§ EXCERPTED RECORDS
---
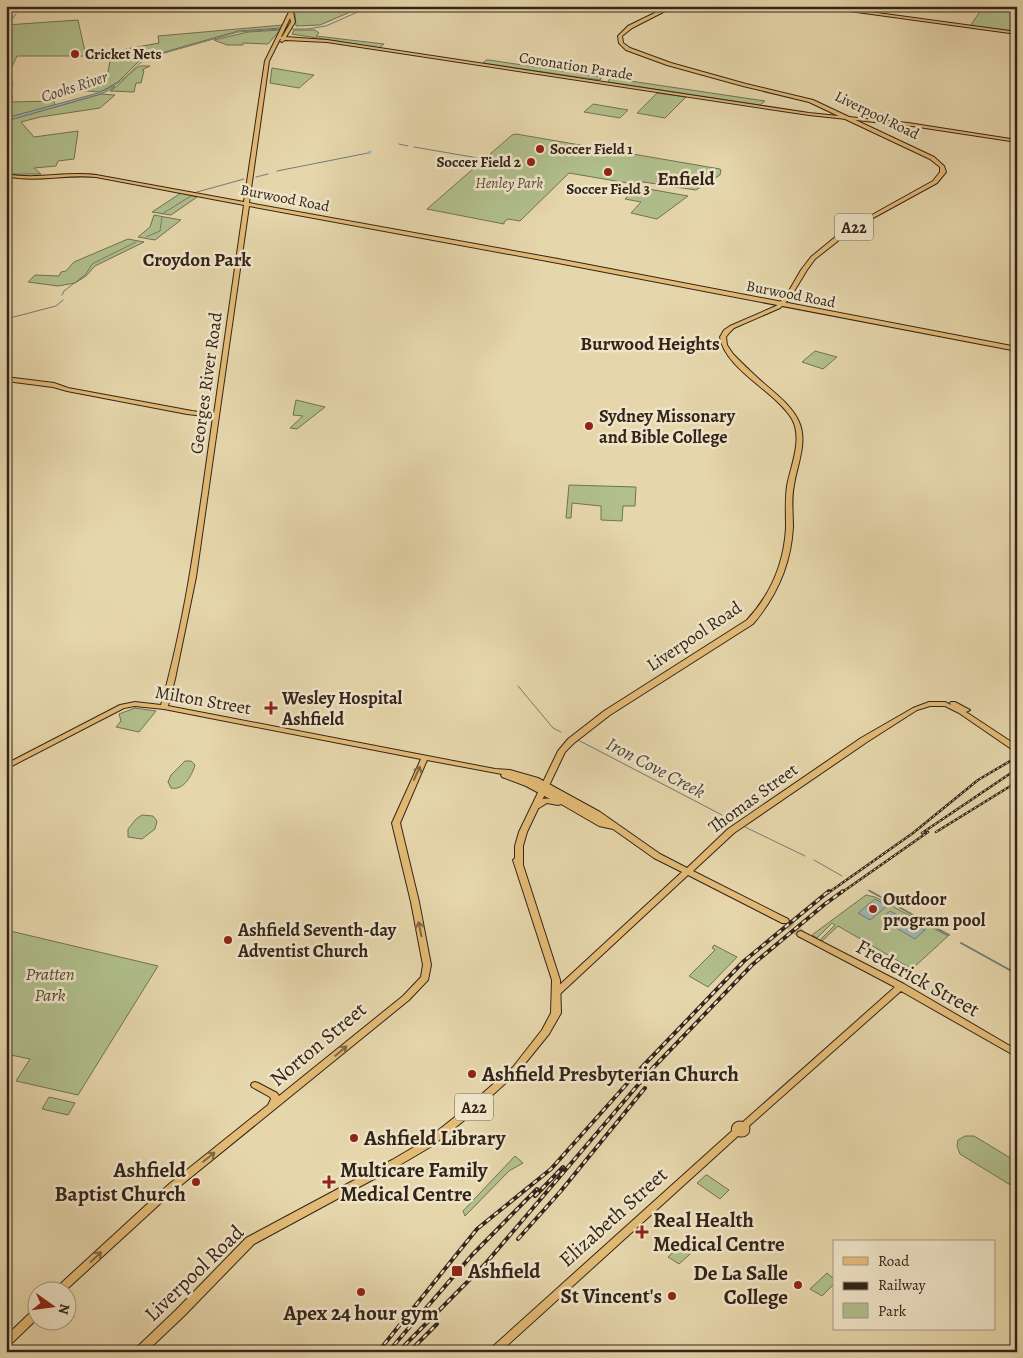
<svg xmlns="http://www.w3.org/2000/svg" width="1023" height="1358" viewBox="0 0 1023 1358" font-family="Alegreya,serif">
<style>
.green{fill:#b0bf8c;stroke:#727253}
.water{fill:#9db6b6;stroke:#737c78}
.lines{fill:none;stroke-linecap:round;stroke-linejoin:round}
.stream-far1{stroke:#737c78;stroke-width:1}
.stream{stroke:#737c78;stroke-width:2}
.canal{stroke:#9db6b6;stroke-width:3}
.major-tunnel{stroke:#c2b28e;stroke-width:9;stroke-dasharray:9 4.5;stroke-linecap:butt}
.major-casing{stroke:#33241a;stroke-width:2}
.highway-casing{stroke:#33241a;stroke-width:2}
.major{fill:#e3bb76;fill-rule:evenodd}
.highway{fill:#e3bb76;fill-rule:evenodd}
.rail-far1-casing{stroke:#33241a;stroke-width:2.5}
.rail-casing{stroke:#33241a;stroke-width:4}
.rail-far1{stroke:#efe4c8;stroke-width:1;stroke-dasharray:2.5;stroke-linecap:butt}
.rail{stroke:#efe4c8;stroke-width:2;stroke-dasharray:5;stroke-linecap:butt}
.oneway{stroke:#826843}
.poi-dot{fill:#8f2418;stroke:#efe4c8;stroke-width:2}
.labels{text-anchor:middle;stroke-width:5;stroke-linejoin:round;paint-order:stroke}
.far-poi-label{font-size:15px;font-weight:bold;fill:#33241a;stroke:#efe4c8;text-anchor:start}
.far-street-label{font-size:15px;fill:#33241a;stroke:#efe4c8}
.far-park-label{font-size:15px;font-style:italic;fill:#524b36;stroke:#efe4c8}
.far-water-label{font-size:16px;font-style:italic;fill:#4e4841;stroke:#efe4c8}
.shield{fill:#efe4c8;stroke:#6b5e4e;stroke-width:1}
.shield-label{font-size:16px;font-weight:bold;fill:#33241a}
.street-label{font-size:18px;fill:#33241a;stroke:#efe4c8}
.poi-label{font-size:18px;font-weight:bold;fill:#33241a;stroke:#efe4c8;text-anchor:start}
.park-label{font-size:18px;font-style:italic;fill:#524b36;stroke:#efe4c8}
.far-district-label{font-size:19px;font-weight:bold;fill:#33241a;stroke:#efe4c8}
.water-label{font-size:19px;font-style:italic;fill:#4e4841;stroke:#efe4c8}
.near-street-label{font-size:21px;fill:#33241a;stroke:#efe4c8}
.near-poi-label{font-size:21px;font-weight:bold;fill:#33241a;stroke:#efe4c8;text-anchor:start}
</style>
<rect width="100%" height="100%" fill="#e6d6ab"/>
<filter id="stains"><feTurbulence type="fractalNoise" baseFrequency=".004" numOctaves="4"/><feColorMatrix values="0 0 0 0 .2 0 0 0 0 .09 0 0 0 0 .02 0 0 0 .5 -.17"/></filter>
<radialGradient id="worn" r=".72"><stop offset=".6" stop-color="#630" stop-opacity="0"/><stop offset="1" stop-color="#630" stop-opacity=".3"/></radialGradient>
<path class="green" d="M294 6H364L320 25 296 26Z
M984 6H1017V32L970 26Z
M78 20 86 56H17L11 69H7L6 25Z
M283 25 281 28 238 31 154 55 138 62 118 82 104 90 99 92 77 90 81 81 107 77 111 56 127 55 126 49 159 43 158 36Z
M280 30 268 44 243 43V45H227L214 40 248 32Z
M294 30H315L319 33 316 36 384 44 379 48 292 34Z
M486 60H489L602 77 600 80 584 78 483 63Z
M140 66H150L142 70 144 71 141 83H136L134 92 110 91C121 85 131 70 140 66Z
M272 68 314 75 299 88 270 83Z
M610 78 765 101 760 105 608 82Z
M657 93 686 97 665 118 637 113Z
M101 94 115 95 100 108 40 117 21 122 34 137 78 131 74 159 58 161 56 166 34 168 41 174H6V121Z
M6 95H12V102L54 101 55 105 6 118Z
M593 104 628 110 620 118 584 112Z
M516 134 720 169 721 170 720 175 696 190 637 181 633 184 569 173 520 221 508 219 504 222V224L427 209 512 135Z
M637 187 688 196 657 219 631 213 641 202 625 199Z
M181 193 197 197 171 215 152 212Z
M154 215 181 220 155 240 138 237 150 227Z
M128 239 144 242 95 266 86 276 75 283 58 286 28 282 35 275 59 276 61 272 66 271 74 262Z
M815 351 837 357 823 369 802 362Z
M296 400 325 407 297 429 290 428 303 416 293 415Z
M569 485 636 487 635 506H623L622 521 601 520V506L572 503 571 518H566Z
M135 708 156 711 139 732 116 727 121 721 119 714Z
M185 761H191L195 765C192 775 184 791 171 788L168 782 171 775Z
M142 815 153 816 157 821 155 829 142 839 128 837V829L136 819Z
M866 895 875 897 948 936 912 969 838 926 822 941 820 940 835 925 832 923 817 938 812 935Z
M6 930 158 966 78 1095 16 1081 30 1059 6 1054Z
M714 945 737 957 708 987 689 976 715 950 712 948Z
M49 1097 75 1103 68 1115 42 1109Z
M965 1136H974L1017 1162V1189L960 1154 957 1146 958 1140Z
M515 1156 523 1163 509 1171 465 1216 463 1211Z
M706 1175H707L729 1190 720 1199 697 1183Z
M688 1239 699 1246 679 1264 668 1257Z
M827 1273 834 1279V1284L822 1296 810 1289Z"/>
<path class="water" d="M113 86 115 87 101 94 6 121V118L98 93Z
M875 899 887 906 870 920 858 913Z
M890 911 925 930 915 939 881 919Z"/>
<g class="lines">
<path class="stream-far1" d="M16 12 18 6
M9 23 16 14
M6 27 7 25
M284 29H307L326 26 371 6
M6 68 7 74 13 82 11 92
M112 87C126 79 133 67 147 58L238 32 280 29
M6 101 11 95
M399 144 408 146
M414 147 478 158
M277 171 368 153
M256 177 268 174
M197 192 244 179
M162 214 191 196
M146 237 160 231 162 217
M62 295 64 291 86 274 92 264 136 242
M6 319 56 306 63 300
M518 686 553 728 561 732
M578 740 722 815
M745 827 805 856
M814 860 842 876
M868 890 873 893"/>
<path class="stream" d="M870 891 949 935
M961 943 1017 974"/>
<path class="canal" d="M368 153 370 152"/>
<path class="major-tunnel" d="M785 921 801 934"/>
<g class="major-casing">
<path id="major" d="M288 6H292L295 22 286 37 327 40 809 113 908 123 1017 140V142L912 126 809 115 327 42 285 40 282 42 280 41 281 39H280L269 61 249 203 558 259 1017 347V351L558 263 249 206 196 577 175 679 168 706 495 769 510 770 538 778 600 812 660 854 687 868 728 829 861 738 913 708 929 702H945L951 705 950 703 951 702H955L968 709 970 710 966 712 1013 743 1017 742V747L1013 748H1010L959 713 945 706H930L917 710 867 742 734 833 693 871 788 919 789 921 788 923H782L688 875 560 994H554L553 992 554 990 682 872 654 858 613 829 599 826 561 804 558 805 547 803 539 808H533L532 806C537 801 544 797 550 799L526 786 502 777 501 775 502 774 427 760 400 823 419 902 431 965 428 980 409 1000 174 1191 66 1290H55L57 1287 168 1185 268 1105 271 1099 270 1097 252 1087 251 1085 252 1083 255 1082 258 1083 277 1093 279 1096 403 996 421 977 423 965 411 902 392 823 421 759 164 709 135 706 124 708 6 769V764L120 705 135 702 161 705C188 611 199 513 213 417L187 414 67 391 53 387 6 381V377L54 383 68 388 192 411 214 414 244 205 96 177C66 174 36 183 6 176V174C36 180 66 171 96 175L244 202 265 61 289 12ZM290 18 291 22 282 37H281ZM513 775 532 782 601 820 532 782Z
M813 6H826L1017 32V34Z
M801 931 904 984 1017 1050V1057L901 991 749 1126C751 1134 745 1138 738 1136L500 1352H488L490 1349 732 1131C731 1124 737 1120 743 1122L895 987 798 936 797 934 798 932Z
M38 1307V1318L11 1344 13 1347 12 1352H6V1336L35 1308Z"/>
</g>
<g class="highway-casing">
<path id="highway" d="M669 6H675L632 28 622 36 623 43 630 48 671 63 746 84 813 100 934 157 944 166 946 172 937 183 873 218 843 237 815 259 807 270 790 298 780 308 734 328 729 333 726 337 727 345 733 354C742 363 751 372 760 380 773 392 792 405 799 422 808 442 797 465 794 485 791 499 793 513 793 527 791 564 777 596 753 624L610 715 574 743 565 752 527 832 523 846V865L560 980 561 1013 549 1034 519 1071 466 1119 432 1146 398 1166 254 1244 184 1316 146 1352H134L135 1349 176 1310 246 1238 392 1160 426 1140 460 1113 513 1067 542 1030 551 1013 552 980 513 860 515 858V846L519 832 558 751 568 739 604 711 747 620C771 594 784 563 786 528 786 514 785 500 787 486 791 465 803 439 792 419 775 391 725 369 720 337L724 330 730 326 776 306 786 296 801 270 811 257 839 234 870 216 933 181 940 172V167L930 159 809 102 743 86 667 65 626 50 619 43 618 36 628 26Z"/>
</g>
<use href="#major" class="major"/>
<use href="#highway" class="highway"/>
<g class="rail-far1-casing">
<path id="rail-far1" d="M936 832 1017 782
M922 833 1017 769
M828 893 913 833 978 780 1017 757
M841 893 928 832"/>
</g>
<g class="rail-casing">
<path id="rail" d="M535 1196 563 1167
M518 1239 560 1192 645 1088
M378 1352 477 1229 551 1169 641 1068 744 961 829 891
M388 1352 472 1255 537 1189
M398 1352 486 1263 649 1072 752 965 825 904 843 891
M409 1352 437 1324"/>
</g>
<use href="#rail-far1" class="rail-far1"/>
<use href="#rail" class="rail"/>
</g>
<defs><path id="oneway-shaft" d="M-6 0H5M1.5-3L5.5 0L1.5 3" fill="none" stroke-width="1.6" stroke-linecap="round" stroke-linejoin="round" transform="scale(1.25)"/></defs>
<g class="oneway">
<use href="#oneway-shaft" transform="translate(417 773) rotate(-66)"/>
<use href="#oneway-shaft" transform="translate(420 929) rotate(-101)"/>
<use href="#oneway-shaft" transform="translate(341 1051) rotate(-40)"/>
<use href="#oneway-shaft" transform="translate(209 1157) rotate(-39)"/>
<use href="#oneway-shaft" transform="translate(96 1257) rotate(-43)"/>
</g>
<g class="poi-dot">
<circle cx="75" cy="54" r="5"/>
<circle cx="540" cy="149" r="5"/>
<circle cx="531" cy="162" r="5"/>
<circle cx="608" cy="172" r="5"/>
<circle cx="589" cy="426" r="5"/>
<path d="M268.5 700.5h5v5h5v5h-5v5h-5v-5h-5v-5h5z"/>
<circle cx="873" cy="909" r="5"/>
<circle cx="228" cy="940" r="5"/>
<circle cx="472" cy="1074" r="5"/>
<circle cx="354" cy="1138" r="5"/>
<circle cx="196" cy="1182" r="5"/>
<path d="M326.5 1174.5h5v5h5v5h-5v5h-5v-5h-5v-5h5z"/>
<path d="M639.5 1224.5h5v5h5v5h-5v5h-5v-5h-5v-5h5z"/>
<rect x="451" y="1265" width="12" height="12" rx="2.5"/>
<circle cx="798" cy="1285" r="5"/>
<circle cx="361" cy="1292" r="5"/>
<circle cx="672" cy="1296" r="5"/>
</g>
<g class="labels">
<g class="far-poi-label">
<text x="85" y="59">Cricket Nets</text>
<text x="550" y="154">Soccer Field 1</text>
<text x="521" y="167" text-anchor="end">Soccer Field 2</text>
<text x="608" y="194" text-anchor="middle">Soccer Field 3</text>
</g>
<g class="far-street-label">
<text transform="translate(576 66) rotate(9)" y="5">Coronation Parade</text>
<text transform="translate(877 115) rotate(26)" y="5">Liverpool Road</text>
<text transform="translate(285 198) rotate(11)" y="5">Burwood Road</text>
<text transform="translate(791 294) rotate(11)" y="5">Burwood Road</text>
</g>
<g class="far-park-label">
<text x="509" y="188">Henley Park</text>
</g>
<g class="far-water-label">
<text transform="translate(74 86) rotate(-18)" y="6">Cooks River</text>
</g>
<g class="shield">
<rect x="835" y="213.5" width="38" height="27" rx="4"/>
<rect x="455" y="1093.5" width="38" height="27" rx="4"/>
</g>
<g class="shield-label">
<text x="854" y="233">A22</text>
<text x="474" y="1113">A22</text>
</g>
<g class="street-label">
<text transform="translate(206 383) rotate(-82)" y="6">Georges River Road</text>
<text transform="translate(694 636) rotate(-34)" y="6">Liverpool Road</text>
<text transform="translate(203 700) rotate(10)" y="6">Milton Street</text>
<text transform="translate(753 798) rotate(-36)" y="6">Thomas Street</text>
</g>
<g class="poi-label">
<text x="599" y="422">Sydney Missonary<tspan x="599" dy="21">and Bible College</tspan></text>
<text x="282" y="704">Wesley Hospital<tspan x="282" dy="21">Ashfield</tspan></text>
<text x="883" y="905">Outdoor<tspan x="883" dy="21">program pool</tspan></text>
<text x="238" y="936">Ashfield Seventh-day<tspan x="238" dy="21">Adventist Church</tspan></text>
</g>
<g class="park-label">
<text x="50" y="980">Pratten<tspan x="50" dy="21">Park</tspan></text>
</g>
<g class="far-district-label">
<text x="686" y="185">Enfield</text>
<text x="197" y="266">Croydon Park</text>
<text x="650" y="350">Burwood Heights</text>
</g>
<g class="water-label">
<text transform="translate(656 767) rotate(28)" y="7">Iron Cove Creek</text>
</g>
<g class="near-street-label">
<text transform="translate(918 978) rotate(29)" y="7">Frederick Street</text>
<text transform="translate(318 1044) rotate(-40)" y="7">Norton Street</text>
<text transform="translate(613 1217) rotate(-42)" y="7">Elizabeth Street</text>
<text transform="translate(194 1273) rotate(-44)" y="7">Liverpool Road</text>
</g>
<g class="near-poi-label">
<text x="482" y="1081">Ashfield Presbyterian Church</text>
<text x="364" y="1145">Ashfield Library</text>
<text x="186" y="1177" text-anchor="end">Ashfield<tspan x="186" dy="24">Baptist Church</tspan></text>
<text x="340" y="1177">Multicare Family<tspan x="340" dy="24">Medical Centre</tspan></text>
<text x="653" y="1227">Real Health<tspan x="653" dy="24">Medical Centre</tspan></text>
<text x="468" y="1278">Ashfield</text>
<text x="788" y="1280" text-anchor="end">De La Salle<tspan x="788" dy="24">College</tspan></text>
<text x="662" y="1303" text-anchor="end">St Vincent's</text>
<text x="361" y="1320" text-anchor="middle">Apex 24 hour gym</text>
</g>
</g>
<rect width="1023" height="1358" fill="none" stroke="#e6d6ab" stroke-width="25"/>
<rect x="8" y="8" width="1008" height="1343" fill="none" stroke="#33241a" stroke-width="2.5"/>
<rect x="12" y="12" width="998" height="1333" fill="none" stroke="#33241a"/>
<rect x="833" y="1240" width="162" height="90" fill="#efe4c8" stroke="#a49782"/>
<rect x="843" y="1257" width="25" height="8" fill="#e3bb76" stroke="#a49782"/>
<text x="878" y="1266" font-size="15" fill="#33241a">Road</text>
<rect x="843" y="1282" width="25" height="8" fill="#33241a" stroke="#a49782"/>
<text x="878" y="1290" font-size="15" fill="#33241a">Railway</text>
<rect x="843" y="1303" width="25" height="15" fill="#b0bf8c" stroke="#a49782"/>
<text x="878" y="1316" font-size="15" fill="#33241a">Park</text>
<g transform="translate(52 1306) rotate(104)"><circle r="24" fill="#efe4c8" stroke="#a49782"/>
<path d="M0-4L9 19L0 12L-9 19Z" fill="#8f2418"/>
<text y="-8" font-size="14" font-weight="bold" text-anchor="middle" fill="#33241a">N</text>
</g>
<rect width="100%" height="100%" filter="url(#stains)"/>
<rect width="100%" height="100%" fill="url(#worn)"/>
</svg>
---
§ ABOUT THIS EXERCISE
Across the records above, return every line that contains the word "rule".

§ WRITTEN SOLUTION
.major{fill:#e3bb76;fill-rule:evenodd}
.highway{fill:#e3bb76;fill-rule:evenodd}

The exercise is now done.